Text excerpt –
※
Are AI-Generated Medical Notes Really Any Worse?

Commentary

Apr 4, 2025

Photo by The best photo for all/Getty Images

By Shira H. Fischer and Sarah L. Gebauer

Once upon a time, at the end of a patient exam, doctors scribbled notes almost as an afterthought for no one but themselves. In the modern medical era, the informal note has turned into the highly orchestrated electronic health record (EHR), used for management of care across specialties and institutions, but with import for billing and malpractice lawsuits too.

Primary care doctors now spend, on average, two hours a day filling out patients' electronic health records. From 2009 to 2018, EHR length has increased by 60 percent. And yet most of this work is simply documentation, not problem-solving or reasoning. Why take doctors away from their patients or hire other teams of humans, like medical scribes, to transcribe and enter all this data, when AI can now do it instead?

Primary care doctors now spend, on average, two hours a day filling out patients' electronic health records.

Indeed, new AI scribes are being piloted around the country, backed by companies including Microsoft (DAX Nuance), Amazon (HealthScribe), and others in a market that's worth more than $2 billion. And it's not just private hospitals; the U.S. Department of Veterans Affairs signed contracts for ambient scribe pilots with two companies, Nuance and Abridge, last summer. Some estimates suggest that as many as 30 percent of physician practices are already using the technology.
※
Input data –
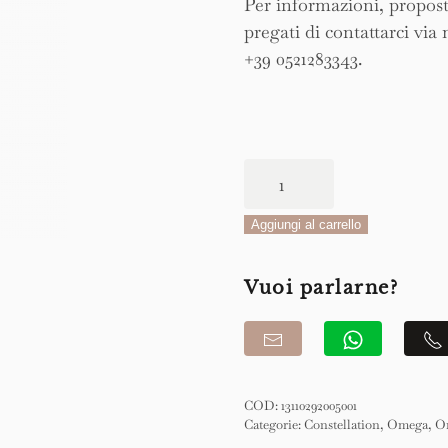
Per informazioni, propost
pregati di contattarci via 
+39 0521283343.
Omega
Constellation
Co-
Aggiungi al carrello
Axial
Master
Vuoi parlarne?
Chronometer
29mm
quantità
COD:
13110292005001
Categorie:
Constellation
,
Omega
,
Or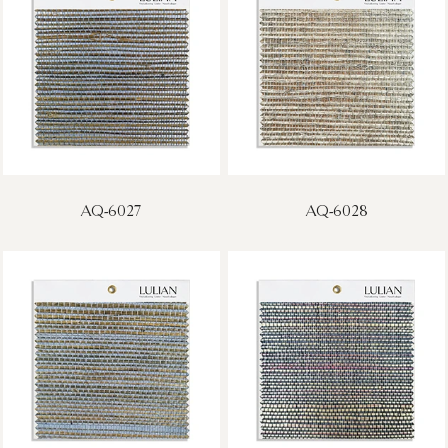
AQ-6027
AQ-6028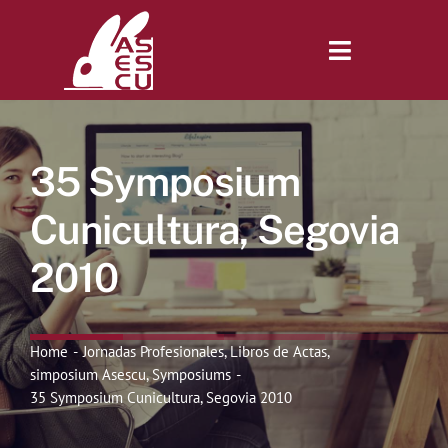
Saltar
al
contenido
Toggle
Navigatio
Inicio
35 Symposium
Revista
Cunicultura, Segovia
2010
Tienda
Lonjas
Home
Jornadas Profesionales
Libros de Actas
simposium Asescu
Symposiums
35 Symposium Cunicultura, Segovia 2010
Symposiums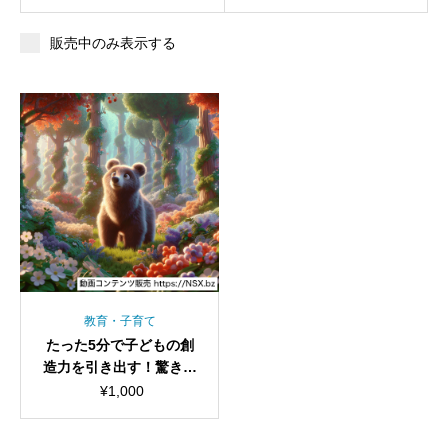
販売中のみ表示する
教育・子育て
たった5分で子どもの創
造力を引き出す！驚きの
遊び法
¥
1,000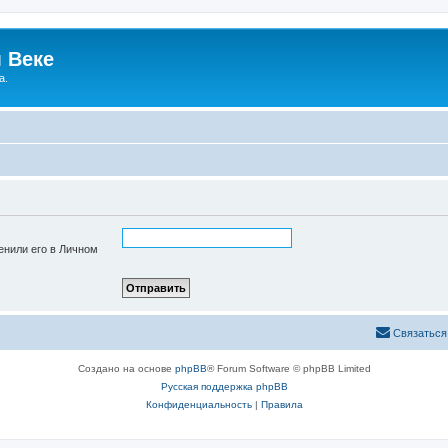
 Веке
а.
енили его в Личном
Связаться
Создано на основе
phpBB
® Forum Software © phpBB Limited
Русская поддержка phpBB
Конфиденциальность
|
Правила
※
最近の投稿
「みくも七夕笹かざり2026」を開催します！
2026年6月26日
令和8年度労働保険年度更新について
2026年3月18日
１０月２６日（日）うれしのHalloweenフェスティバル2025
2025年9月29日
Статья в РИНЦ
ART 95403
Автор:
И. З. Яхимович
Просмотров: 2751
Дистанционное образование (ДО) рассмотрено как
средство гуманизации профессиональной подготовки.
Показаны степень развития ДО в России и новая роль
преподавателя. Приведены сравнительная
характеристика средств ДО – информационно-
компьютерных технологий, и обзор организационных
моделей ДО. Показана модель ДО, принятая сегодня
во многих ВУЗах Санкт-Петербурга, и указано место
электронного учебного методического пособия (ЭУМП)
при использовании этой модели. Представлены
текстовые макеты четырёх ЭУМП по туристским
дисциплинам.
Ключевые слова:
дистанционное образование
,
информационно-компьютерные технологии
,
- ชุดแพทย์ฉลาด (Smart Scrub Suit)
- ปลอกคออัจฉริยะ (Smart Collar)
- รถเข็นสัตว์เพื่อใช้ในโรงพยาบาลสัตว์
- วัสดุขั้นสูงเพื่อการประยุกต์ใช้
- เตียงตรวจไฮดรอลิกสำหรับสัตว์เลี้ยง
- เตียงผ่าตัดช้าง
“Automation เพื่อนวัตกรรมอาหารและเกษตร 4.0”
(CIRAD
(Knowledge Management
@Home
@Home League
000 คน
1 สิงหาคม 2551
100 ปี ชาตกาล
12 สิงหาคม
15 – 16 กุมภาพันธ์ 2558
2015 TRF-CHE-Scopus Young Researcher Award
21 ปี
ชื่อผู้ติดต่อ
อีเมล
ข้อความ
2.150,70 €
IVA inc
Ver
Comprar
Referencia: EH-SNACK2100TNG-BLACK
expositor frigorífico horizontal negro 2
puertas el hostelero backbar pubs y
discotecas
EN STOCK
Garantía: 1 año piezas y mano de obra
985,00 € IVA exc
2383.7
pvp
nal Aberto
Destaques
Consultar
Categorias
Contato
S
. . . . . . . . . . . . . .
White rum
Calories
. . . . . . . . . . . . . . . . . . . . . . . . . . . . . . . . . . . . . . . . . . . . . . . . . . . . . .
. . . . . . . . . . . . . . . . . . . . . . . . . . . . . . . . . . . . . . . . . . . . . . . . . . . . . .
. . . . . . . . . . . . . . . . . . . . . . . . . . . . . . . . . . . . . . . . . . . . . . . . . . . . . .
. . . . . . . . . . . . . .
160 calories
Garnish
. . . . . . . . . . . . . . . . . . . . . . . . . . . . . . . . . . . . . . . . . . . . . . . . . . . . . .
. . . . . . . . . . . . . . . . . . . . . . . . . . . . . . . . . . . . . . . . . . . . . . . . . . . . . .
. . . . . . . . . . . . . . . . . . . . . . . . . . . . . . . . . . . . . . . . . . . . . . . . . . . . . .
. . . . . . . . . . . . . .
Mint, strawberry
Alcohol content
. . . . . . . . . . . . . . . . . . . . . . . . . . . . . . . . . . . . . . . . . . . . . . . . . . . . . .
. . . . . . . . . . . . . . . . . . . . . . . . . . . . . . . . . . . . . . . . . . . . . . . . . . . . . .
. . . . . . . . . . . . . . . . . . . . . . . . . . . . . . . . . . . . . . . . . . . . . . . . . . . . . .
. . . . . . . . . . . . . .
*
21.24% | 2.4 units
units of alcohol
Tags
※
Apply what you read –
A. In the commentary on AI-generated medical notes, by how much did EHR length increase from 2009 to 2018?
B. Write the next part of the commentary on AI-generated medical notes, starting after its final paragraph.

Answers by task –
A. 60 percent

B.
These AI systems all work similarly: they listen in on the conversation between a patient and physician, create a transcript, then organize the information from the transcript into the standard format doctors use, generating a note within minutes or even seconds of the clinical conversation. This is, for many medical professionals, promising, exciting, and nerve-wracking. AI is powerful, but it is also known for being biased, for making untrue statements with great confidence, and for its poor quality of training data; to say nothing of all the issues around models potentially not being up to date with the newest medical literature and guidelines.

And yet, all these pitfalls—biases, incorrect interpretations, outdated guidelines—are human problems, too.

As flawed as AI notes may be, it's entirely possible that human-generated medical notes could be more flawed. One study conducted at the VA found that when compared with secret recordings of medical encounters, 90 percent of doctor-written medical notes contained at least one error. Another study found that 96 percent of speech recognition–generated notes contained errors; 42 percent of final signed notes still had errors. An emergency room–based study found that physical exams are often “documented” even if they didn't occur; only slightly above 50 percent of documented physical exams, by body system, were verified by an observer. And many issues raised by patients during visits don't make it into the medical record.

Compared with this status quo, AI scribes don't look so dangerous. Right now, there is already inaccurate information in medical records that is used to make clinical decisions, evaluate risk profiles, and develop new predictive algorithms. AI may reinforce biases, but those biases likely come from humans; if the human-authored texts on which the tools are based contain biased views of race or gender (which they often do), the resulting tools will as well.

As flawed as AI notes may be, it's entirely possible that human-generated medical notes could be more flawed.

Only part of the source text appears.